FOSS4G 2022 general tracks

Joint ESA-NASA Multi-Mission Algorithm and Analysis Platform (MAAP)
2022-08-25, 15:35–15:40 (Europe/Rome), Room Limonaia

The scientific community is faced with a need for greatly improved data sharing, analysis, visualization and advanced collaboration based firmly on open science principles. Recent and upcoming launches of new satellite missions with more complex and voluminous data, as well as the ever more urgent need to better understand the global carbon budget and related ecological processes, provided the immediate rational for the ESA-NASA Multi-mission Algorithm and Analysis Platform (MAAP).
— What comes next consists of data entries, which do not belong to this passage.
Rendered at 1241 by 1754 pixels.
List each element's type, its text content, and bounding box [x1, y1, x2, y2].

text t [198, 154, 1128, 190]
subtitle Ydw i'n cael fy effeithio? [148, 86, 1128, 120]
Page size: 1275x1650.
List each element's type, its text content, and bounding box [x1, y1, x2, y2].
This highly collaborative joint project of ESA and NASA established a framework between ESA and NASA to share data, science algorithms and compute resources in order to foster and accelerate scientific research conducted by ESA and NASA EO data users. Presented to the public in October 2021, the current version of MAAP provides a common cloud-based platform with computing capabilities co-located with the data, a collaborative coding and analysis environment, and a set of interoperable tools and algorithms developed to support the estimation and visualization of global above-ground biomass.

Data from the Global Ecosystem Dynamics Investigation (GEDI) mission on the International Space Station and the Ice, Cloud, and Land Elevation Satellite-2 (ICESat-2) have been instrumental in the first products of MAAP including the first comprehensive map of Boreal above-ground Biomass and a current Global Biomass Harmonization Activity, but the platform is also being specifically designed to support the forthcoming ESA Biomass mission and incorporate data from the upcoming NASA-ISRO SAR (NISAR) mission. While these missions and the corresponding research which includes airborne, field, and calibration/validation data collection and analyses, provide a wealth of data and information relating to global biomass estimation, they also present data storing, processing and sharing challenges. The NISAR mission alone will produce about 80TB/day. These large data volumes present a challenge that would otherwise place accessibility limits on the scientific community and impact scientific progress.

Other challenges being addressed by MAAP include: 1) Enabling researchers to easily discover, process, visualize and analyze large volumes of data from both agencies; 2) Providing a wide variety of data in the same coordinate reference frame to enable comparison, analysis, data evaluation, and data generation; 3) Providing a version-controlled science algorithm development environment that supports tools, co-located data and processing resources; and 4) Addressing intellectual property and sharing challenges related to collaborative algorithm development and sharing of data and algorithms.

MAAP products can be explored on the MAAP Dashboard at https://earthdata.nasa.gov/maap-biomass or the joint platform entrance at scimaap.net. MAAP also can be accessed through individual NASA (https://maap-project.org) and ESA (https://esa-maap.org/) landing pages.

Dr. Gerald "Stinger" Guala coordinates the Multi-Mission Algorithm and Analysis Platform (MAAP) activities at NASA Headquarters and is a Program Scientist, on long term detail to the Earth Science Data Systems Program within the Earth Science Division in the Science Mission Directorate at NASA.

Clement Albinet is a Data Quality and Cal/Val Manager in the Mission Management and Ground Segment Department, of the Directorate of Earth Observation Programmes, at the European Space Agency - ESA.